Not sure if this is the correct section to post this but iv just bought a Crown XTI 4000 to power a couple of stereo subwoofers in my system. I would like to connect the Crown to a Naim NDX as its source. The Naim OUTPUT has only two options 2xRCA or 1 x Din. I am using the RCAs to connect to the rest of the system so that leaves only the Din.

The crown signal INs are 2x male xlr. 

So to my question, will a 1x Din to 2xmale XLR cable work?


----------



## wgmontgomery (Jun 9, 2011)

I checked Parts Express and Amazon, but I didn't have a lot of luck. I did find various DIN to XLR connectors online, but it seems that there are several types available. You should be able to find one that matches the output on the Naim, but you need to make sure that it's the correct type. 

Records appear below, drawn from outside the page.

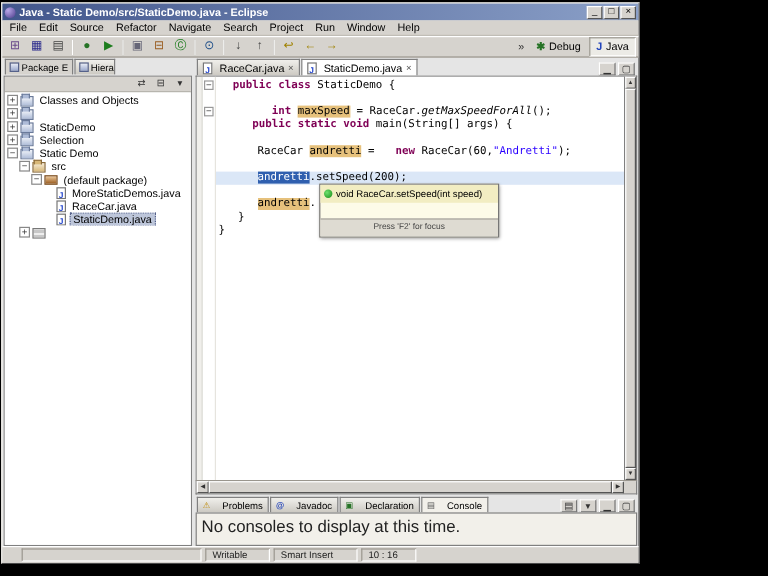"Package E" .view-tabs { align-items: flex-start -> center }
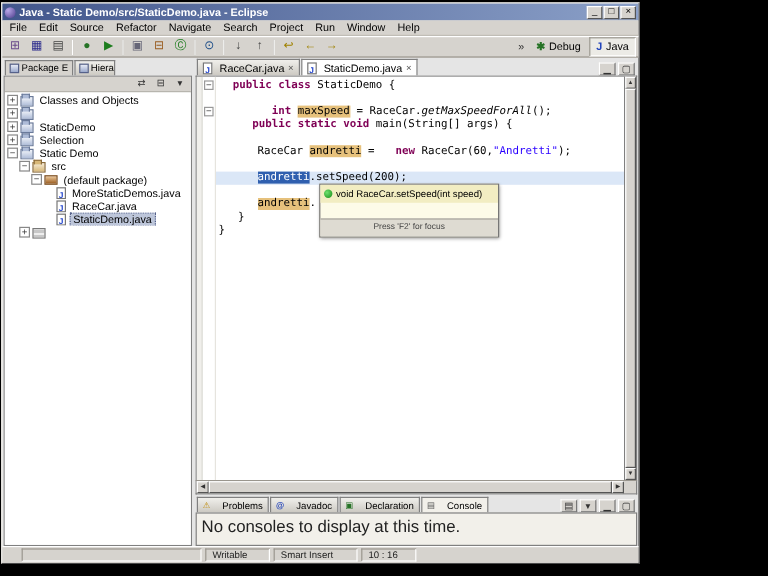"public class" .tok-kw { font-weight: bold -> normal; margin-left: 12px -> none }
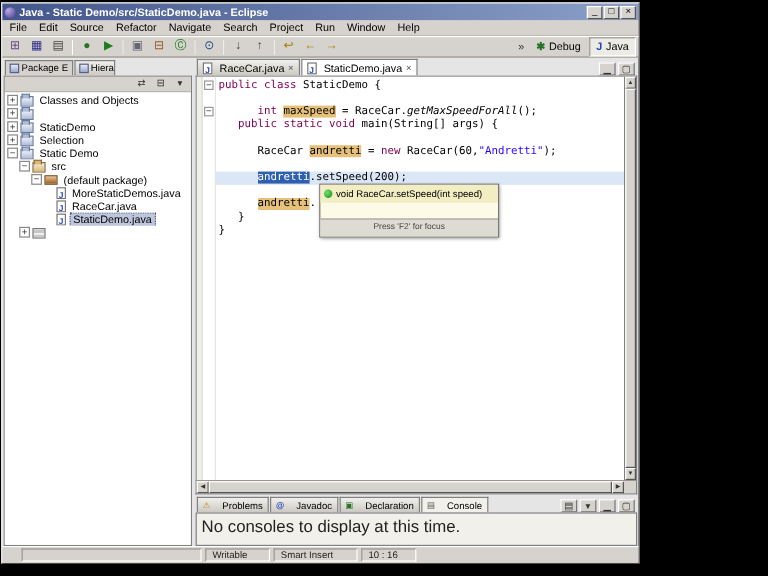"void RaceCar.setSpeed(int speed)" div.completion-popup { html: <div> <div> <span></span> <span>void RaceCar.setSpeed(int speed)</span> </div> <div></div> <div>Press 'F2' for focus</div> </div> -> none }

You _could_ use y-adapters on one set of outputs to connect the subwoofer; I know that Parts Express has RCA-to-XLR cables/connectors.


----------



## WooferHound (Dec 8, 2010)

I would make it like this . . .

DIN pin 1 Left out <to> Left XLR pin 2
DIN pin 2 Ground <to> Left XLR Pins 1 & 3

DIN pin 4 Right out <to> Right XLR pin 2
DIN pin 2 Ground <to> Right XLR Pins 1 & 3


----------



## MOSFET1481 (Aug 21, 2012)

Thanks very much for the replies guys, much appreciated!
I was dead set on buying the connectors &making the cable up myself. In fact I thought it would be necessary being quite a specific application but iv found a company called Flashback Sales which makes pretty much any combination you could wish for. 
Needed the cable quick to test the amp out (off ebay) so I took the lazy route. I hang my head in sh:rolleyesno:ame as a sellout DIYer


----------